Stored data entries:
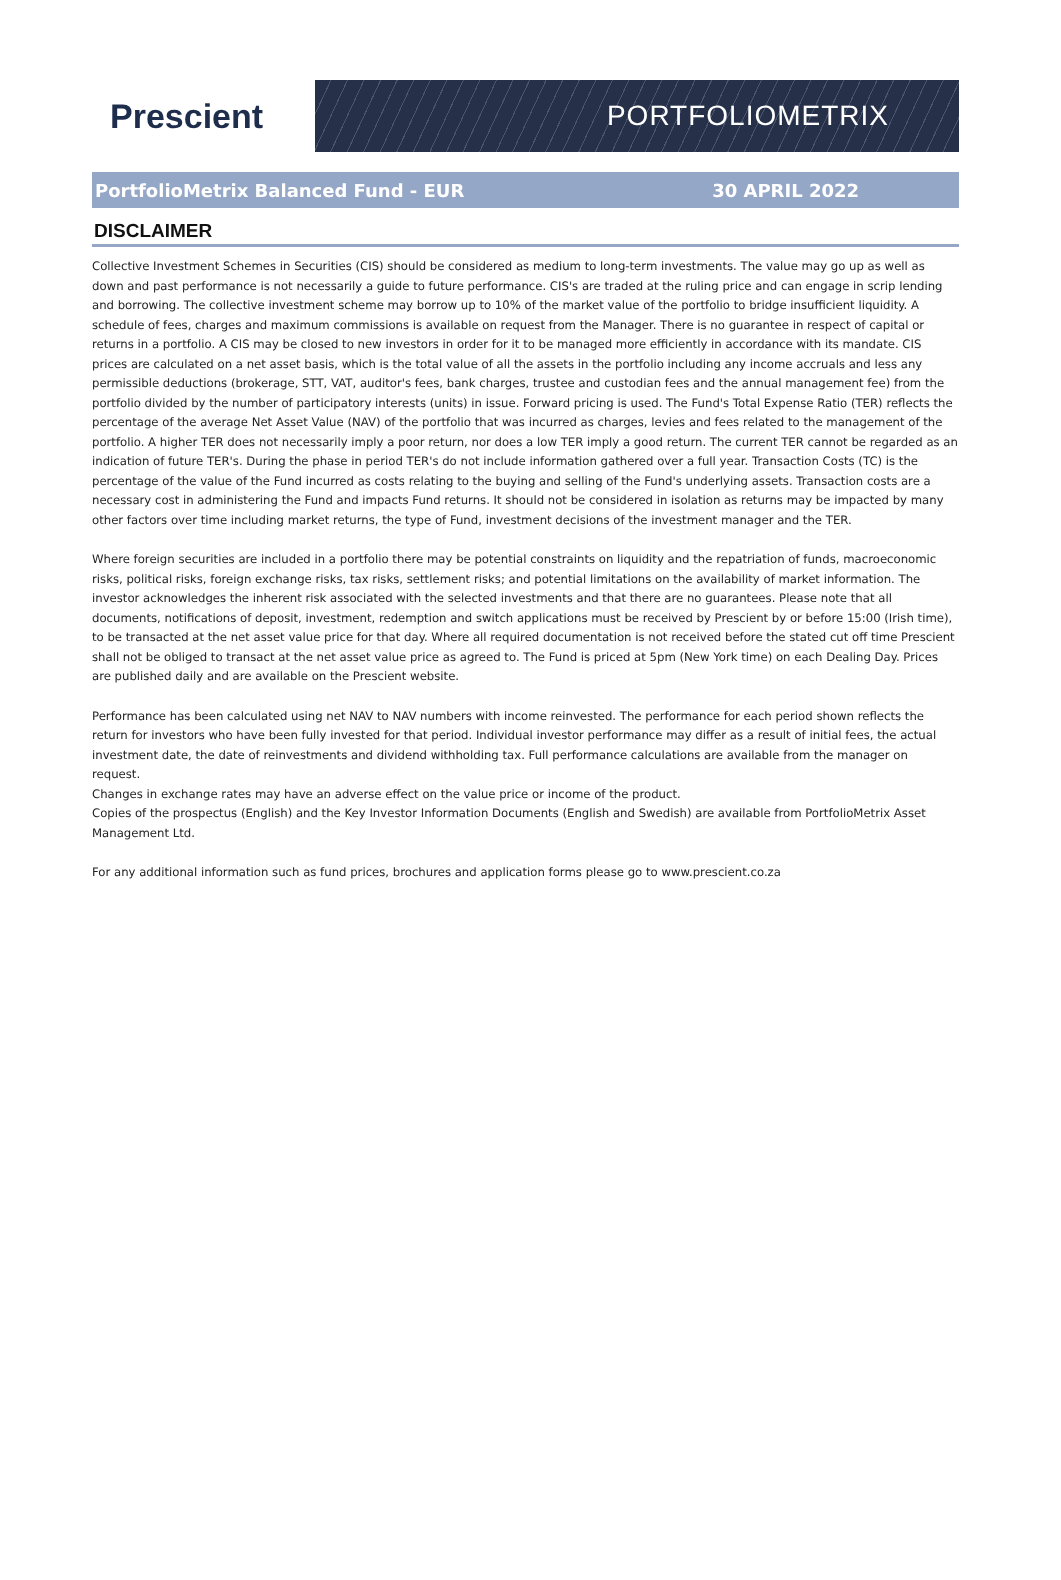Prescient
PORTFOLIOMETRIX
PortfolioMetrix Balanced Fund - EUR 30 APRIL 2022
DISCLAIMER
Collective Investment Schemes in Securities (CIS) should be considered as medium to long-term investments. The value may go up as well as down and past performance is not necessarily a guide to future performance. CIS's are traded at the ruling price and can engage in scrip lending and borrowing. The collective investment scheme may borrow up to 10% of the market value of the portfolio to bridge insufficient liquidity. A schedule of fees, charges and maximum commissions is available on request from the Manager. There is no guarantee in respect of capital or returns in a portfolio. A CIS may be closed to new investors in order for it to be managed more efficiently in accordance with its mandate. CIS prices are calculated on a net asset basis, which is the total value of all the assets in the portfolio including any income accruals and less any permissible deductions (brokerage, STT, VAT, auditor's fees, bank charges, trustee and custodian fees and the annual management fee) from the portfolio divided by the number of participatory interests (units) in issue. Forward pricing is used. The Fund's Total Expense Ratio (TER) reflects the percentage of the average Net Asset Value (NAV) of the portfolio that was incurred as charges, levies and fees related to the management of the portfolio. A higher TER does not necessarily imply a poor return, nor does a low TER imply a good return. The current TER cannot be regarded as an indication of future TER's. During the phase in period TER's do not include information gathered over a full year. Transaction Costs (TC) is the percentage of the value of the Fund incurred as costs relating to the buying and selling of the Fund's underlying assets. Transaction costs are a necessary cost in administering the Fund and impacts Fund returns. It should not be considered in isolation as returns may be impacted by many other factors over time including market returns, the type of Fund, investment decisions of the investment manager and the TER.
Where foreign securities are included in a portfolio there may be potential constraints on liquidity and the repatriation of funds, macroeconomic risks, political risks, foreign exchange risks, tax risks, settlement risks; and potential limitations on the availability of market information. The investor acknowledges the inherent risk associated with the selected investments and that there are no guarantees. Please note that all documents, notifications of deposit, investment, redemption and switch applications must be received by Prescient by or before 15:00 (Irish time), to be transacted at the net asset value price for that day. Where all required documentation is not received before the stated cut off time Prescient shall not be obliged to transact at the net asset value price as agreed to. The Fund is priced at 5pm (New York time) on each Dealing Day. Prices are published daily and are available on the Prescient website.
Performance has been calculated using net NAV to NAV numbers with income reinvested. The performance for each period shown reflects the return for investors who have been fully invested for that period. Individual investor performance may differ as a result of initial fees, the actual investment date, the date of reinvestments and dividend withholding tax. Full performance calculations are available from the manager on request.
Changes in exchange rates may have an adverse effect on the value price or income of the product.
Copies of the prospectus (English) and the Key Investor Information Documents (English and Swedish) are available from PortfolioMetrix Asset Management Ltd.
For any additional information such as fund prices, brochures and application forms please go to www.prescient.co.za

◆ **Required action**
No picture belongs in the answer, but every word of the records above does, exactly as given.

◆ **Your response**
Prescient
PORTFOLIOMETRIX
PortfolioMetrix Balanced Fund - EUR 30 APRIL 2022
DISCLAIMER
Collective Investment Schemes in Securities (CIS) should be considered as medium to long-term investments. The value may go up as well as down and past performance is not necessarily a guide to future performance. CIS's are traded at the ruling price and can engage in scrip lending and borrowing. The collective investment scheme may borrow up to 10% of the market value of the portfolio to bridge insufficient liquidity. A schedule of fees, charges and maximum commissions is available on request from the Manager. There is no guarantee in respect of capital or returns in a portfolio. A CIS may be closed to new investors in order for it to be managed more efficiently in accordance with its mandate. CIS prices are calculated on a net asset basis, which is the total value of all the assets in the portfolio including any income accruals and less any permissible deductions (brokerage, STT, VAT, auditor's fees, bank charges, trustee and custodian fees and the annual management fee) from the portfolio divided by the number of participatory interests (units) in issue. Forward pricing is used. The Fund's Total Expense Ratio (TER) reflects the percentage of the average Net Asset Value (NAV) of the portfolio that was incurred as charges, levies and fees related to the management of the portfolio. A higher TER does not necessarily imply a poor return, nor does a low TER imply a good return. The current TER cannot be regarded as an indication of future TER's. During the phase in period TER's do not include information gathered over a full year. Transaction Costs (TC) is the percentage of the value of the Fund incurred as costs relating to the buying and selling of the Fund's underlying assets. Transaction costs are a necessary cost in administering the Fund and impacts Fund returns. It should not be considered in isolation as returns may be impacted by many other factors over time including market returns, the type of Fund, investment decisions of the investment manager and the TER.
Where foreign securities are included in a portfolio there may be potential constraints on liquidity and the repatriation of funds, macroeconomic risks, political risks, foreign exchange risks, tax risks, settlement risks; and potential limitations on the availability of market information. The investor acknowledges the inherent risk associated with the selected investments and that there are no guarantees. Please note that all documents, notifications of deposit, investment, redemption and switch applications must be received by Prescient by or before 15:00 (Irish time), to be transacted at the net asset value price for that day. Where all required documentation is not received before the stated cut off time Prescient shall not be obliged to transact at the net asset value price as agreed to. The Fund is priced at 5pm (New York time) on each Dealing Day. Prices are published daily and are available on the Prescient website.
Performance has been calculated using net NAV to NAV numbers with income reinvested. The performance for each period shown reflects the return for investors who have been fully invested for that period. Individual investor performance may differ as a result of initial fees, the actual investment date, the date of reinvestments and dividend withholding tax. Full performance calculations are available from the manager on request.
Changes in exchange rates may have an adverse effect on the value price or income of the product.
Copies of the prospectus (English) and the Key Investor Information Documents (English and Swedish) are available from PortfolioMetrix Asset Management Ltd.
For any additional information such as fund prices, brochures and application forms please go to www.prescient.co.za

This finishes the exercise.